En la entrega pasada te contaba de unos movedizos personajes que, de repente, tienen historia y familia por detrás. También, de otros personajes que todavía quedaban más perdidos. Uno de ellos, absolutamente.
Mientras el barco me llevaba de regreso a Montevideo, surcando las aguas del Río de la Plata, me vino a la mente una imagen de la Escollera Sarandí, ese parteaguas que marca una frontera entre la Bahía y el estuario. Un muchacho solitario, tirado ahí, la mirada perdida en el horizonte, el reflejo en el agua (no se sabe si del sol o la luna). Humo que brota de su boca, no importa lo que fuma. Nada importa. Nada tiene. Nada le queda. El rostro mismo de la desgracia.
Y es otro integrante del cuadro. Va a necesitar mucha ayuda de sus amigos para ponerse de pie y salir adelante. Porque le falta familia. Le falta dinero. Le falta apoyo. Le falta todo.

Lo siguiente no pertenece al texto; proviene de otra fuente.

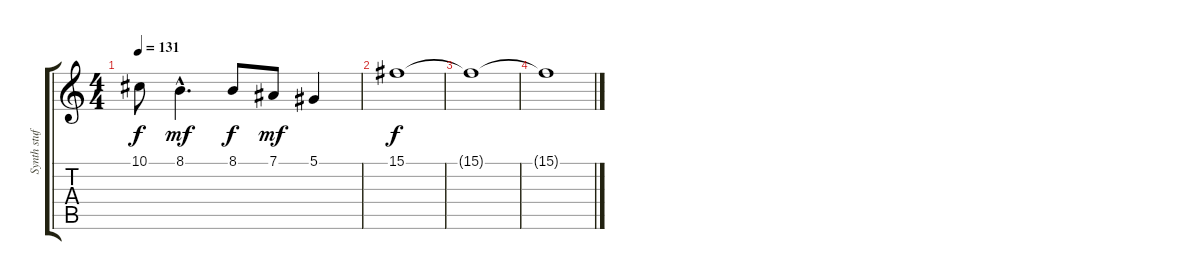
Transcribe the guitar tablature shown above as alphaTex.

\track ("Synth stuff" "Synth stuf") {instrument synthstrings2}
\staff {score tabs}
\tuning (Eb4 Bb3 Gb3 Db3 Ab2 Eb2) {hide}
\ts (4 4)
\tempo 131
\clef g2
\ks c
10.1{t}.8{dy f} 8.1{hac}.4{d dy mf} 8.1.8{dy f} 7.1.8{dy mf} 5.1.4 |
15.1.1{dy f} |
15.1{t}.1 |
15.1{t}.1
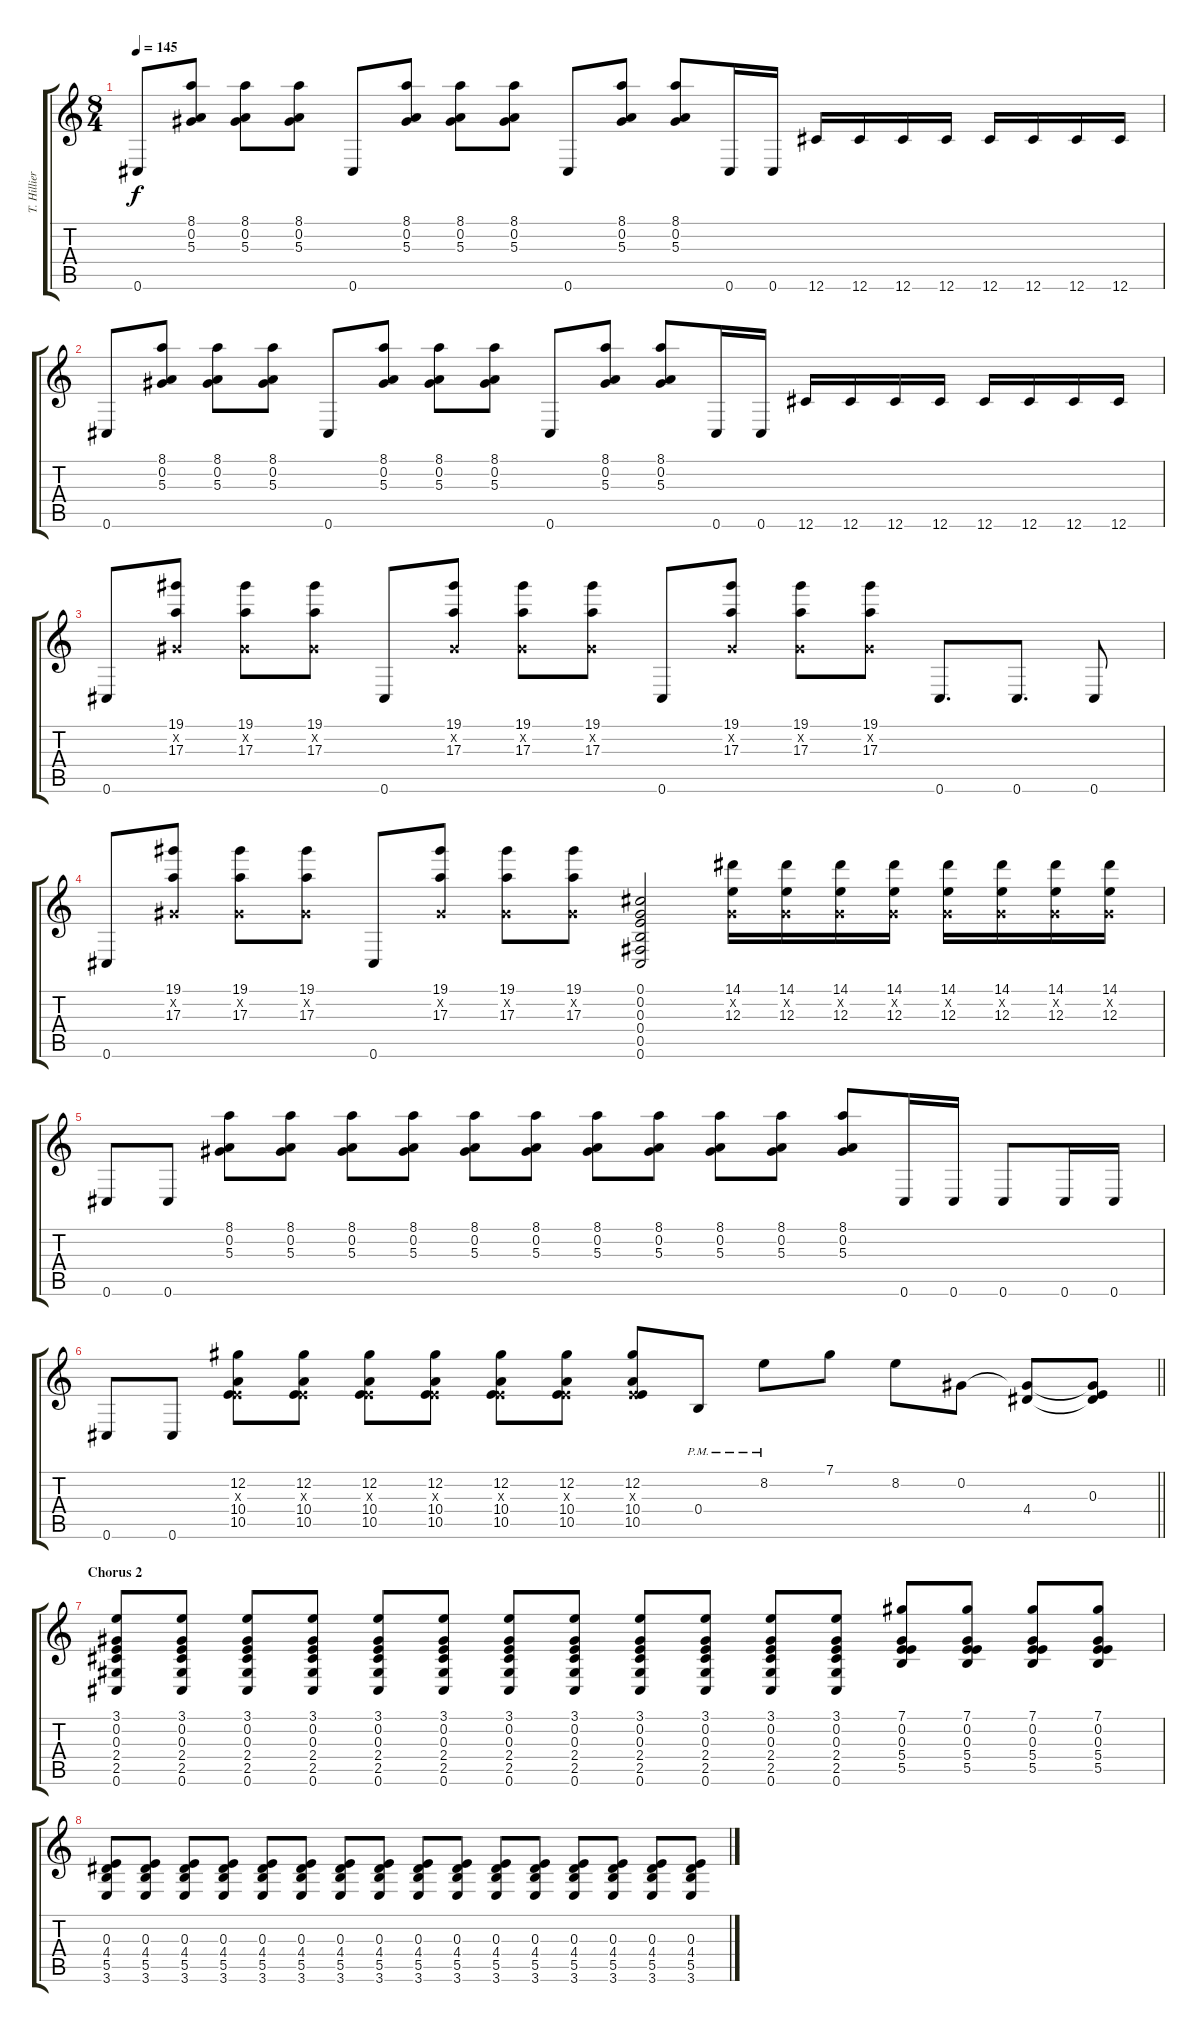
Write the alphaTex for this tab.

\track ("T. Hillier-Brook" "T. Hillier") {instrument distortionguitar}
\staff {score tabs}
\tuning (Db4 Ab3 E3 B2 Gb2 Db2) {hide}
\ts (8 4)
\tempo 145
\clef g2
\ks c
0.6.8{dy f} (8.1 0.2 5.3).8 (8.1 0.2 5.3).8 (8.1 0.2 5.3).8 0.6.8 (8.1 0.2 5.3).8 (8.1 0.2 5.3).8 (8.1 0.2 5.3).8 0.6.8 (8.1 0.2 5.3).8 (8.1 0.2 5.3).8 0.6.16 0.6.16 12.6.16 12.6.16 12.6.16 12.6.16 12.6.16 12.6.16 12.6.16 12.6.16 |
0.6.8 (8.1 0.2 5.3).8 (8.1 0.2 5.3).8 (8.1 0.2 5.3).8 0.6.8 (8.1 0.2 5.3).8 (8.1 0.2 5.3).8 (8.1 0.2 5.3).8 0.6.8 (8.1 0.2 5.3).8 (8.1 0.2 5.3).8 0.6.16 0.6.16 12.6.16 12.6.16 12.6.16 12.6.16 12.6.16 12.6.16 12.6.16 12.6.16 |
0.6.8 (19.1 0.2{x} 17.3).8 (19.1 0.2{x} 17.3).8 (19.1 0.2{x} 17.3).8 0.6.8 (19.1 0.2{x} 17.3).8 (19.1 0.2{x} 17.3).8 (19.1 0.2{x} 17.3).8 0.6.8 (19.1 0.2{x} 17.3).8 (19.1 0.2{x} 17.3).8 (19.1 0.2{x} 17.3).8 0.6.8{d} 0.6.8{d} 0.6.8 |
0.6.8 (19.1 0.2{x} 17.3).8 (19.1 0.2{x} 17.3).8 (19.1 0.2{x} 17.3).8 0.6.8 (19.1 0.2{x} 17.3).8 (19.1 0.2{x} 17.3).8 (19.1 0.2{x} 17.3).8 (0.1 0.2 0.3 0.4 0.5 0.6).2 (14.1 0.2{x} 12.3).16 (14.1 0.2{x} 12.3).16 (14.1 0.2{x} 12.3).16 (14.1 0.2{x} 12.3).16 (14.1 0.2{x} 12.3).16 (14.1 0.2{x} 12.3).16 (14.1 0.2{x} 12.3).16 (14.1 0.2{x} 12.3).16 |
0.6.8 0.6.8 (8.1 0.2 5.3).8 (8.1 0.2 5.3).8 (8.1 0.2 5.3).8 (8.1 0.2 5.3).8 (8.1 0.2 5.3).8 (8.1 0.2 5.3).8 (8.1 0.2 5.3).8 (8.1 0.2 5.3).8 (8.1 0.2 5.3).8 (8.1 0.2 5.3).8 (8.1 0.2 5.3).8 0.6.16 0.6.16 0.6.8 0.6.16 0.6.16 |
\barLineRight lightlight
0.6.8 0.6.8 (12.2 0.3{x} 10.4 10.5).8 (12.2 0.3{x} 10.4 10.5).8 (12.2 0.3{x} 10.4 10.5).8 (12.2 0.3{x} 10.4 10.5).8 (12.2 0.3{x} 10.4 10.5).8 (12.2 0.3{x} 10.4 10.5).8 (12.2 0.3{x} 10.4 10.5).8 0.4{pm}.8 8.2{pm}.8 7.1.8 8.2.8 0.2.8 (0.2{t} 4.4).8 (0.2{t} 0.3 4.4{t}).8 |
\section ("" "Chorus 2")
(3.1 0.2 0.3 2.4 2.5 0.6).8 (3.1 0.2 0.3 2.4 2.5 0.6).8 (3.1 0.2 0.3 2.4 2.5 0.6).8 (3.1 0.2 0.3 2.4 2.5 0.6).8 (3.1 0.2 0.3 2.4 2.5 0.6).8 (3.1 0.2 0.3 2.4 2.5 0.6).8 (3.1 0.2 0.3 2.4 2.5 0.6).8 (3.1 0.2 0.3 2.4 2.5 0.6).8 (3.1 0.2 0.3 2.4 2.5 0.6).8 (3.1 0.2 0.3 2.4 2.5 0.6).8 (3.1 0.2 0.3 2.4 2.5 0.6).8 (3.1 0.2 0.3 2.4 2.5 0.6).8 (7.1 0.2 0.3 5.4 5.5).8 (7.1 0.2 0.3 5.4 5.5).8 (7.1 0.2 0.3 5.4 5.5).8 (7.1 0.2 0.3 5.4 5.5).8 |
(0.3 4.4 5.5 3.6).8 (0.3 4.4 5.5 3.6).8 (0.3 4.4 5.5 3.6).8 (0.3 4.4 5.5 3.6).8 (0.3 4.4 5.5 3.6).8 (0.3 4.4 5.5 3.6).8 (0.3 4.4 5.5 3.6).8 (0.3 4.4 5.5 3.6).8 (0.3 4.4 5.5 3.6).8 (0.3 4.4 5.5 3.6).8 (0.3 4.4 5.5 3.6).8 (0.3 4.4 5.5 3.6).8 (0.3 4.4 5.5 3.6).8 (0.3 4.4 5.5 3.6).8 (0.3 4.4 5.5 3.6).8 (0.3 4.4 5.5 3.6).8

Muchos días después, con casi todos los personajes más definidos, este muchacho retomó vigor para pedirle cosas al autor. Le pidió un rostro, un físico, un lugar donde vivir. Y mi imaginación gritó: un indígena discriminado, con ecos del poema Tabaré. Pero viviendo en un apartamento viejo y horrible, como recalcando que no pertenece a ese lugar.
Las melodías que acompañaban mi proceso creativo eran todas tristes. Como esta.
Este es Moro, el personaje más triste. Para la semana próxima viene el personaje más amargado. Porque hay para todos los gustos.